>>>>
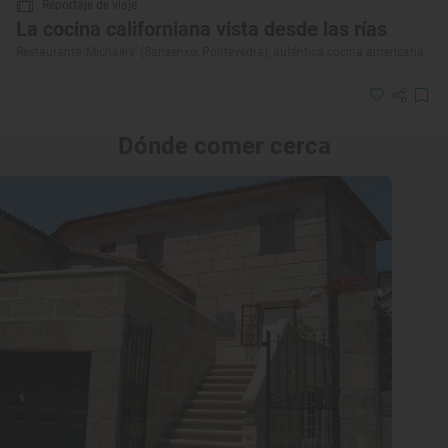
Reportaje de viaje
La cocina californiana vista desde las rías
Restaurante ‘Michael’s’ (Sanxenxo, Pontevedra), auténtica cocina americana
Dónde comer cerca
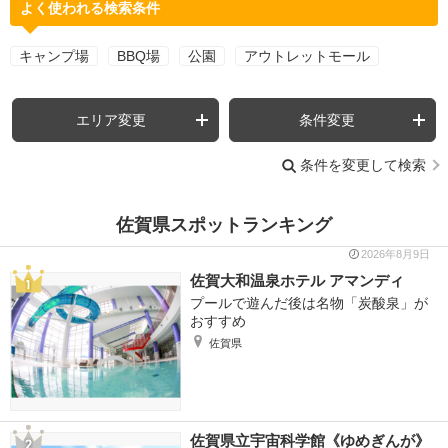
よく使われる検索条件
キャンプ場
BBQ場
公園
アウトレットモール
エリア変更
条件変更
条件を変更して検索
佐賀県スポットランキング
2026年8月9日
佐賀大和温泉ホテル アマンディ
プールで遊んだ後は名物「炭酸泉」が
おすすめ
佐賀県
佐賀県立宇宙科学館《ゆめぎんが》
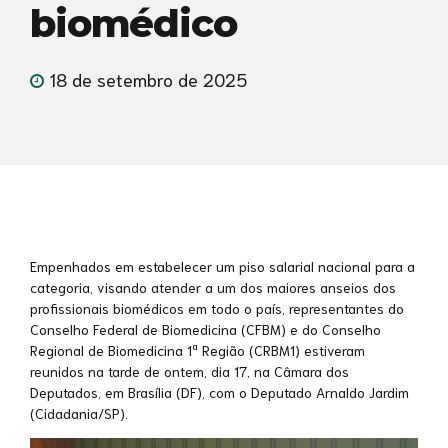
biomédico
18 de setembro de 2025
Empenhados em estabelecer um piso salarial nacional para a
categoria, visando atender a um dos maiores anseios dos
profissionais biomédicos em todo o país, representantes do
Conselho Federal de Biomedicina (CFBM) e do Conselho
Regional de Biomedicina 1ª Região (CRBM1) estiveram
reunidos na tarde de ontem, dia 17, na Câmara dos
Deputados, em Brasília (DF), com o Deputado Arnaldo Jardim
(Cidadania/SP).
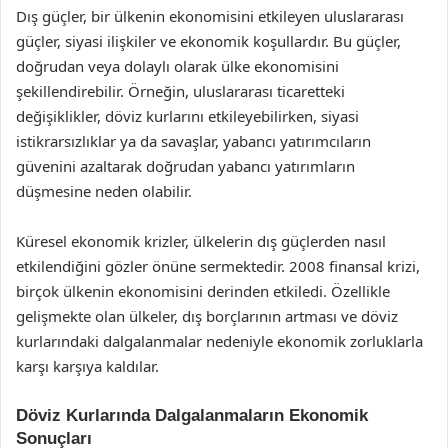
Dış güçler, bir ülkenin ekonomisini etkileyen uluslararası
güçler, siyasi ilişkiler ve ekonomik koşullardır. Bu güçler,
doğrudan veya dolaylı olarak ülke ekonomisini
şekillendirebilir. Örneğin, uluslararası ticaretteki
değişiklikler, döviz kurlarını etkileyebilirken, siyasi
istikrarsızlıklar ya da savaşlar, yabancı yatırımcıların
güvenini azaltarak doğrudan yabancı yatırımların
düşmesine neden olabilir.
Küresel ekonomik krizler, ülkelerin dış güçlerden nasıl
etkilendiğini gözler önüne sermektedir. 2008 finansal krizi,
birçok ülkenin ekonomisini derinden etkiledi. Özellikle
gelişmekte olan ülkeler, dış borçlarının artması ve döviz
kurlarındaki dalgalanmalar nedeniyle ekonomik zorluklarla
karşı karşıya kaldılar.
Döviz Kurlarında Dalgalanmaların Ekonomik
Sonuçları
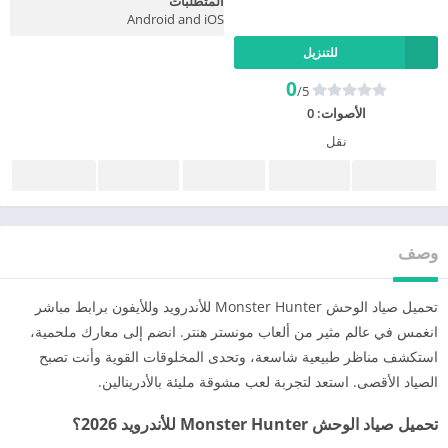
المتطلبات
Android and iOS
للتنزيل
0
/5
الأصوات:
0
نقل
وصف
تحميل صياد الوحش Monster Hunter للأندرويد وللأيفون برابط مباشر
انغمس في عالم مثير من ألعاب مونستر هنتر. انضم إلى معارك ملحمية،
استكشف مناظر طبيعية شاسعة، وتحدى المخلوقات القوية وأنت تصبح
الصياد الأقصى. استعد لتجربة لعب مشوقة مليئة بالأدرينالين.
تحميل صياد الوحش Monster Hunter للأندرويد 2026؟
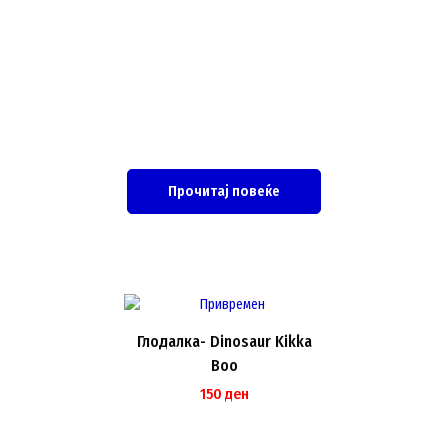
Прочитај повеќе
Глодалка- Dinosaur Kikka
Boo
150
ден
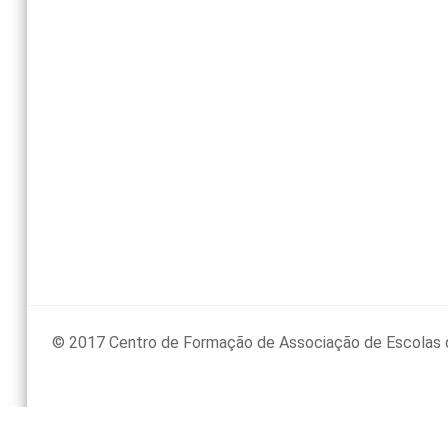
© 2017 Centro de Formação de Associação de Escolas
<<<<
WORK INSTRUCTION :: Recast the lines of all the records above as a single numbered list, skipping any blank lines. Leave the pictures out of your answer.

WRITTEN ANSWER ::
1. Reportaje de viaje
2. La cocina californiana vista desde las rías
3. Restaurante ‘Michael’s’ (Sanxenxo, Pontevedra), auténtica cocina americana
4. Dónde comer cerca
5. よく使われる検索条件
6. キャンプ場
7. BBQ場
8. 公園
9. アウトレットモール
10. エリア変更
11. 条件変更
12. 条件を変更して検索
13. 佐賀県スポットランキング
14. 2026年8月9日
15. 佐賀大和温泉ホテル アマンディ
16. プールで遊んだ後は名物「炭酸泉」が
17. おすすめ
18. 佐賀県
19. 佐賀県立宇宙科学館《ゆめぎんが》
20. biomédico
21. 18 de setembro de 2025
22. Empenhados em estabelecer um piso salarial nacional para a
23. categoria, visando atender a um dos maiores anseios dos
24. profissionais biomédicos em todo o país, representantes do
25. Conselho Federal de Biomedicina (CFBM) e do Conselho
26. Regional de Biomedicina 1ª Região (CRBM1) estiveram
27. reunidos na tarde de ontem, dia 17, na Câmara dos
28. Deputados, em Brasília (DF), com o Deputado Arnaldo Jardim
29. (Cidadania/SP).
30. Dış güçler, bir ülkenin ekonomisini etkileyen uluslararası
31. güçler, siyasi ilişkiler ve ekonomik koşullardır. Bu güçler,
32. doğrudan veya dolaylı olarak ülke ekonomisini
33. şekillendirebilir. Örneğin, uluslararası ticaretteki
34. değişiklikler, döviz kurlarını etkileyebilirken, siyasi
35. istikrarsızlıklar ya da savaşlar, yabancı yatırımcıların
36. güvenini azaltarak doğrudan yabancı yatırımların
37. düşmesine neden olabilir.
38. Küresel ekonomik krizler, ülkelerin dış güçlerden nasıl
39. etkilendiğini gözler önüne sermektedir. 2008 finansal krizi,
40. birçok ülkenin ekonomisini derinden etkiledi. Özellikle
41. gelişmekte olan ülkeler, dış borçlarının artması ve döviz
42. kurlarındaki dalgalanmalar nedeniyle ekonomik zorluklarla
43. karşı karşıya kaldılar.
44. Döviz Kurlarında Dalgalanmaların Ekonomik
45. Sonuçları
46. المتطلبات
47. Android and iOS
48. للتنزيل
49. 0
50. /5
51. الأصوات:
52. 0
53. نقل
54. وصف
55. تحميل صياد الوحش Monster Hunter للأندرويد وللأيفون برابط مباشر
56. انغمس في عالم مثير من ألعاب مونستر هنتر. انضم إلى معارك ملحمية،
57. استكشف مناظر طبيعية شاسعة، وتحدى المخلوقات القوية وأنت تصبح
58. الصياد الأقصى. استعد لتجربة لعب مشوقة مليئة بالأدرينالين.
59. تحميل صياد الوحش Monster Hunter للأندرويد 2026؟
60. Прочитај повеќе
61. Глодалка- Dinosaur Kikka
62. Boo
63. 150
64. ден
65. © 2017 Centro de Formação de Associação de Escolas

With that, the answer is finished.